If you see a child with a blue bucket on Halloween, you should know that it might have more meaning than just their favorite color.
It all started with one mom who was trying to make Halloween a more enjoyable experience for her autistic son.
With just one simple Facebook post, Alicia Plumer, a mother living in Louisiana, sparked a movement that aims to make Halloween a little better for autistic children.
Autism is a spectrum disorder, meaning that each person has different strengths and challenges. It can affect their social skills, behavior, and speech. The tradition of dressing up and going door-to-door to shout “trick or treat!” can seem daunting and intimidating to some children with autism. They may sometimes face judgment in social situations like these, when they don’t behave the same way as other children.
That’s why mom Alicia Plumer posted her message on Facebook in October of last year. She wanted to make sure that her son, who loves Halloween, could enjoy the holiday just like everyone else.
“If you see someone who appears to be an adult dressed up to trick or treat this year carrying this blue bucket, he’s our son! His name is BJ & he is autistic,” Alicia wrote, adding, “Please help us keep his spirit alive & happy. So when you see the blue bucket share a piece of candy. Spread awareness!”

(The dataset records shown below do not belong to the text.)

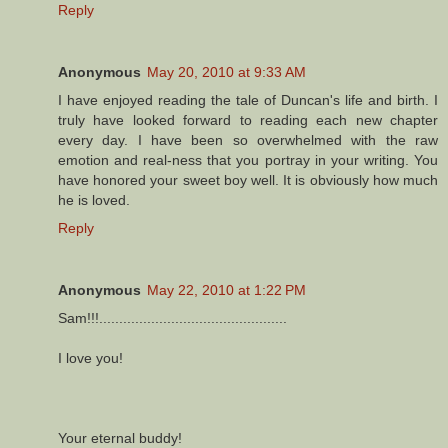
Reply
Anonymous
May 20, 2010 at 9:33 AM
I have enjoyed reading the tale of Duncan's life and birth. I
truly have looked forward to reading each new chapter
every day. I have been so overwhelmed with the raw
emotion and real-ness that you portray in your writing. You
have honored your sweet boy well. It is obviously how much
he is loved.
Reply
Anonymous
May 22, 2010 at 1:22 PM
Sam!!!...............................................
I love you!
Your eternal buddy!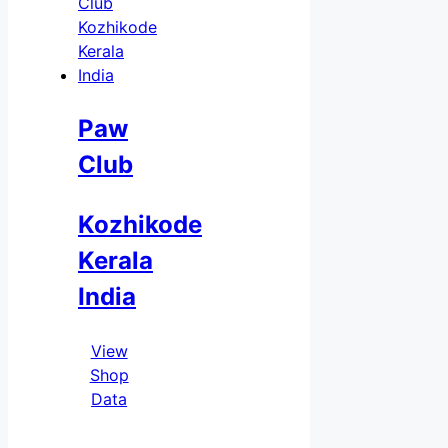
Paw
Club
Kozhikode
Kerala
India
View
Shop
Data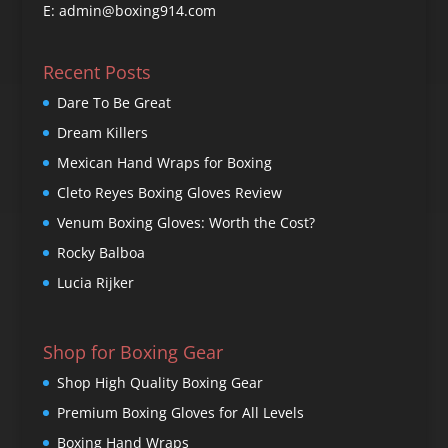
E: admin@boxing914.com
Recent Posts
Dare To Be Great
Dream Killers
Mexican Hand Wraps for Boxing
Cleto Reyes Boxing Gloves Review
Venum Boxing Gloves: Worth the Cost?
Rocky Balboa
Lucia Rijker
Shop for Boxing Gear
Shop High Quality Boxing Gear
Premium Boxing Gloves for All Levels
Boxing Hand Wraps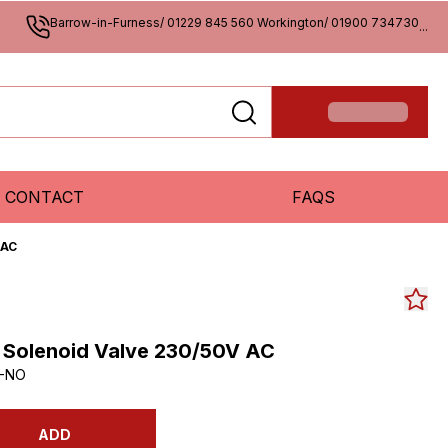
Barrow-in-Furness/ 01229 845 560 Workington/ 01900 734730
...
CONTACT
FAQS
 AC
2 Solenoid Valve 230/50V AC
C-NO
ADD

And now, ever since she made her post, the trend seems to be gaining momentum. The blue Halloween candy bucket has started to become an unofficial symbol of awareness for autism.

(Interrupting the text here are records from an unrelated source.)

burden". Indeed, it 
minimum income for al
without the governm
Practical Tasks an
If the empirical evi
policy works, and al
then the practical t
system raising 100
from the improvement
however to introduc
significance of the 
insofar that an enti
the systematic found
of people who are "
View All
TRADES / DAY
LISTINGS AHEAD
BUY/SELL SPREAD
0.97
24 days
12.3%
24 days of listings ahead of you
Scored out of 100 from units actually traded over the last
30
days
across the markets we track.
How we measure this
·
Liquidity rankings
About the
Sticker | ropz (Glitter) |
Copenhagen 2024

As of now, the movement is picking up across social media networks, but is not yet an official symbol of trick or treaters with autism.
Wendy Fournier, who is the president of the National Autism Association, thinks that the blue bucket is an excellent way for all autistic children–“the little ones and the bigger ones” as she says–to participate in the holiday without judgment.
She thinks that the blue buckets are a “subtle, dignified way of alerting people” that the person carrying it may not be able to tolerate wearing a mask, make direct eye contact, or even say “trick or treat” or “thank you.”
All kids deserve to enjoy this fun holiday, despite the challenges they may face. So, if you happen to see a child with a blue bucket, remember that it might be a subtle sign!